I have two data sets which I wish to perform the discrete correlation
function on and then plot the results for many values of t to see what
if any time lag exists between the data.
Thus far my code is;

import csv
import pylab
from pylab import *
from numpy import *
from numpy import array

x=[]
a=[]
y=[]
b=[]
g=[]
h=[]
d=[]

for Date, Close in HSBC:
x.append(Date)
a.append(float(Close))

for Date, Close in Barclays:
y.append(Date)
b.append(float(Close))

for index in range(len(a)):
g.append(a[index]-mean(a))

for index in range(len(b)):
h.append(b[index]-mean(b))

r=std(a)
s=std(b)

So I have all the necessary components for the DCF.
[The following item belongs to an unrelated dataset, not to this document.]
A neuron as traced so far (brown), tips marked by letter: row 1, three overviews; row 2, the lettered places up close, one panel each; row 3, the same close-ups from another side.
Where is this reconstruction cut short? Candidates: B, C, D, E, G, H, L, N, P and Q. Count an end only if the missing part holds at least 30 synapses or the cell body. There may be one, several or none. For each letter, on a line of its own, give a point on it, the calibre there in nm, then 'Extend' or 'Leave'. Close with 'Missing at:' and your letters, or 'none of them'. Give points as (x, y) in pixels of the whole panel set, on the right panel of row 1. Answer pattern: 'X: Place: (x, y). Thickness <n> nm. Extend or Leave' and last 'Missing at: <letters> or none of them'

However I'm not faced with the challenge of performing the DCF for t
in the range of potentially 0-700 or so.
Currently I could do it individually for each value of tau ie;

t1=[]
for index in range(len(g)-1):
j=(g[index]*h[index+1])/(r*s)
t1.append(j)

d.append(mean(t1))

However to do this 700 times seems ridiculous. How would I get python
to perform this for me for t in a range of roughly 0-700?

Thanks
Alex

S

#### sturlamolden

However to do this 700 times seems ridiculous. How would I get python
to perform this for me for t in a range of roughly 0-700?
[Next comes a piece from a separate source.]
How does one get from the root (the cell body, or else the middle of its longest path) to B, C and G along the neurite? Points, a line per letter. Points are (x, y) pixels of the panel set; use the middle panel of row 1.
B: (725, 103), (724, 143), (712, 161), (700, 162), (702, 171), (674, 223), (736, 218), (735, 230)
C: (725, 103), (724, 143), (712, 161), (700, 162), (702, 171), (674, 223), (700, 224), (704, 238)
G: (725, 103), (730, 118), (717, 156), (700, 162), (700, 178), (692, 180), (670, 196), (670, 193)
For two 1D ndarrays, the cross-correlation is

from numpy.fft import rfft, irfft
from numpy import fliplr

xcorr = lambda x,y : irfft(rfft(x)*rfft(fliplr(y)))

Normalize as you wish, and preferably pad with zeros before invoking
xcorr.

D

#### DarthXander

For two 1D ndarrays, the cross-correlation is

from numpy.fft import rfft, irfft
from numpy import fliplr

xcorr = lambda x,y : irfft(rfft(x)*rfft(fliplr(y)))

Normalize as you wish, and preferably pad with zeros before invoking
xcorr.

Thanks, though I'd like to do this longer hand than the built in
functions! Great to approximate it though.